Last week a federal judge ruled that a Montana blogger must pay $2.5 million to an Oregon lawyer and his company for defamation, rejecting her argument of press freedom. the blogosphere was, predictably, not impressed.

Rebecca Rosen at the Atlantic says the question–are bloggers journalists?–is moot.

The idea that press freedom is about protecting journalists is anachronistic, something we have pasted onto an older idea. When Thomas Jefferson wrote about press freedom, the idea of a professional journalist didn’t exist in any modern sense. His ideas were motivated by the dual legacies of licensing and censorship. In the 17th century, censors regulated presses so tightly that only licensed printers could operate and they could publish only books explicitly approved by the queen. For Jefferson, a protection for a particular, favored business would have smacked of exactly the sort of licensing scheme he was trying to avoid.

…The age of the institutional media today looks like a flash in the pan, an aberration from the more-normal mode of citizen publishing. It’s not something we should seek to preserve artificially through laws. When we do, we end up trying trying to divine principles that can help us draw lines between journalists and everybody else. Well, what is their practice? we ask. Do they have sources? Do they have notebooks? Does this person look like a journalist?

3 Responses

  1. I’m not sure this is the salient point. Sure she is a hack and a nutbar. But so are many journalists. Neither citizens nor journalists are immune from prosecution for libel and slander. I think the important and alarming aspect of this judgment was the court’s decision to even make the journalist versus blogger distinction, thereby obscuring and narrowing the intent of free speech and press protections.

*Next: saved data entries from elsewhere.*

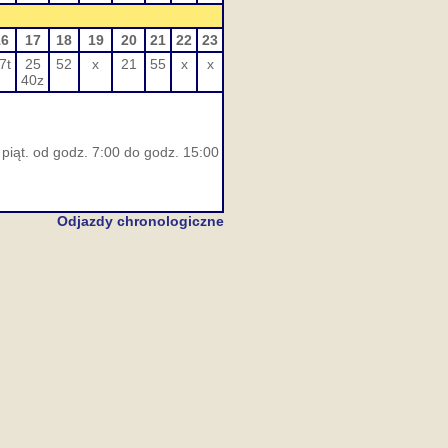
16
17
18
19
20
21
22
23
7t
25
52
x
21
55
x
x
40z
piąt. od godz. 7:00 do godz. 15:00
Odjazdy chronologiczne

  2. @SB thanks for the extra links! It sounds to me like this Ms.Cox would never have been protect-able, journalist or not… Any person publishing misleading copy-paste jobs that so outrageously misrepresents the character of a person is committing libel. Professional journalists only enjoy “greater” protections in that they have fact-checkers and editors working with them to ensure they do not commit such crimes in their writings.

  3. If you read further on this, you will see that – journalist or not – the blogger was in the wrong. She seemed to have been engaged in a serious case of distortion, defamation and destruction of someone’s reputation, without any real evidence.

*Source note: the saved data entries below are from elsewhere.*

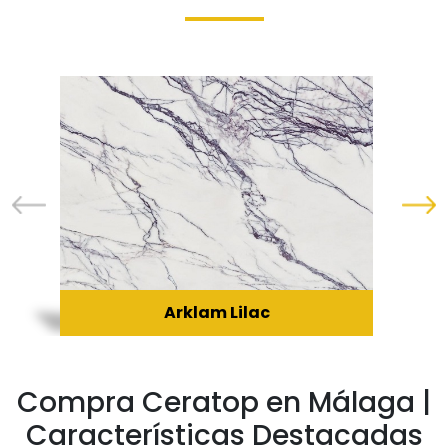
Arklam Lilac
Compra Ceratop en Málaga |
Características Destacadas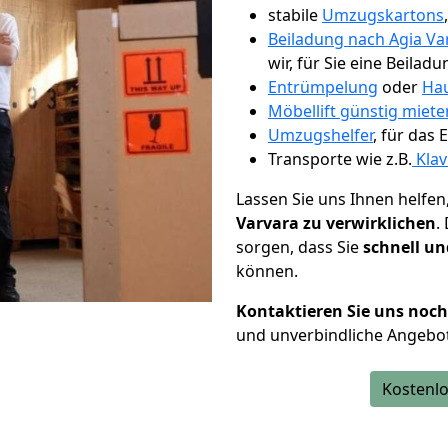
stabile
Umzugskartons
Beiladung nach Agia Va
wir, für Sie eine Beiladu
Entrümpelung
oder
Hau
Möbellift günstig miete
Umzugshelfer
, für das
Transporte wie z.B.
Klav
Lassen Sie uns Ihnen helfen
Varvara zu verwirklichen
.
sorgen, dass Sie
schnell un
können.
Kontaktieren Sie uns noc
und unverbindliche Angebot
Kostenlo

    See http://www.nytimes.com/2011/12/12/business/media/when-truth-survives-free-speech.html?_r=2&pagewanted=all&ref=business

    Also from http://www.theatlantic.com/technology/archive/2011/12/why-we-should-stop-asking-whether-bloggers-are-journalists/249864/

    “As the details came into focus, journalists everywhere breathed a sigh of relief. She’s not a journalist; she’s just a crazy lady with WordPress! We don’t need to protect her. But the reason we don’t need to protect Cox isn’t because she’s not a journalist. It’s because, as Carr describes, her information was bad. “None of it was ever proved,” he says. If she had indeed exposed criminal wrongdoing and the Judge had not protected her, we should be outraged. But that’s not the case.”

    The “blogosphere” not being “impressed” was probably a case of them not reading and thinking about the full details before posting.